A Câmara dos Deputados do Chile aprovou um projeto de lei que, se for aprovado pelo Senado, obrigaria os sacerdotes a quebrarem o segredo de confissão em casos de abuso sexual, uma decisão "muito grave", porque ameaça a liberdade religiosa, assinalou um advogado canonista.

O projeto foi apresentado em maio de 2018 pelo deputado democrata cristão Raul Soto, no contexto da crise dos abusos sexuais cometidos por membros do clero no Chile.

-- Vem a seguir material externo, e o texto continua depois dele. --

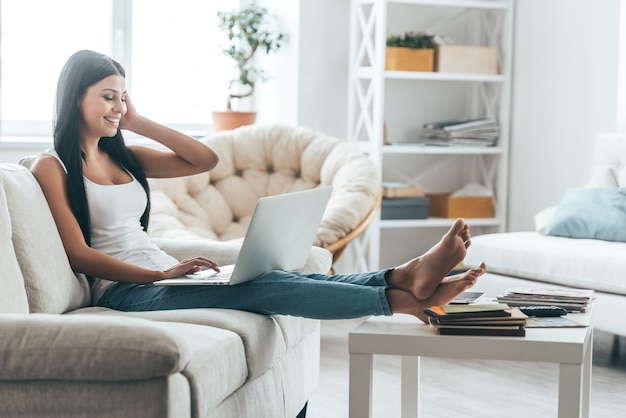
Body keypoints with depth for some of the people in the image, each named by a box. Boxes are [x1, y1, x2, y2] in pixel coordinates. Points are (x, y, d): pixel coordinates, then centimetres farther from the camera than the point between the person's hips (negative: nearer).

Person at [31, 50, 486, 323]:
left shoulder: (121, 156, 21)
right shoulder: (52, 167, -1)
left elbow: (206, 159, 14)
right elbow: (79, 254, -12)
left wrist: (137, 121, 10)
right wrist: (160, 274, -22)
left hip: (165, 278, 7)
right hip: (125, 291, -7)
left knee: (274, 278, -17)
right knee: (260, 287, -25)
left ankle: (406, 276, -33)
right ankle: (404, 299, -33)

Em outubro do mesmo ano, a Comissão de Constituição aprovou o documento e o voto da Câmara Baixa em 23 de abril, tendo 128 votos a favor da iniciativa.

Caso este projeto de lei seja aprovado no Senado, o artigo 175 do Código de Processo Penal seria modificado para ampliar as "pessoas obrigadas a denunciar crimes cometidos contra meninos, meninas ou adolescentes e/ou adultos cujas condições físicas ou mentais requeiram proteção especial”, descreve o documento.

Atualmente, o Código de Processo Penal obriga os diretores de estabelecimentos de ensino, polícia, chefes de portos, capitães de navio a denunciarem estes casos.

O projeto aprovado pelos deputados estende esta obrigação às "autoridades eclesiásticas de qualquer denominação religiosa, seja de direito público ou de direito privado, e, em geral, bispos, pastores, ministros religiosos, diáconos, sacerdotes, religiosos ou outras pessoas que, de acordo com as regras de cada denominação religiosa, possuam algum grau de autoridade sobre uma congregação ou grupo de pessoas por causa da prática de alguma crença".

O projeto inclui também os diretores de associações, fundações ou grupos de caráter cultural, juvenil, educacional, desportivo ou de outra forma.

No entanto, os deputados também aprovaram com 81 votos a indicação que obriga a denunciar os crimes que forem “conhecidos por ocasião do segredo de confissão ou segredo profissional”.

Para o advogado canonista e porta-voz do grupo Vozes Católicas, Alejandro Álvarez, este último ponto "é muito grave porque está impondo um comportamento que vai contra a disposição expressa da lei canônica, como é o sigilo sacramental".

Álvarez assegurou que a disposição "entra em conflito com o direito canônico" e "também com o ordenamento jurídico chileno", que reconhece e ampara as leis e regulamentos próprios das corporações e fundações de direito público, entre as quais estão as igrejas e comunidades religiosas.

No caso da Igreja Católica "essa lei e regulamento especial é o direito canônico", indicou o advogado canonista ao Grupo ACI.

Álvarez manifestou que a violação do segredo de confissão "é um ataque à liberdade religiosa, equiparando duas situações jurídicas totalmente diferentes: o sigilo profissional e o sigilo sacramental".

"No caso do sigilo sacramental o cânon 983, 1 estabelece que este é inviolável e, em caso de violação deste mandato, a pena é a excomunhão latae sentenciae, de acordo com cânon 1388, por isso é estritamente proibido ao confessor trair o penitente, em palavra ou de qualquer outra forma, e por nenhum motivo", disse o advogado.

Álvarez advertiu que com este projeto de lei "estamos colocando o clérigo em posição de escolher entre violar a lei do Estado e estar sujeito às consequências disso, ou ser excomungado, o que claramente ataca a sua liberdade religiosa, viola os seus direitos e o dos fiéis que recorrem ao sacramento da confissão".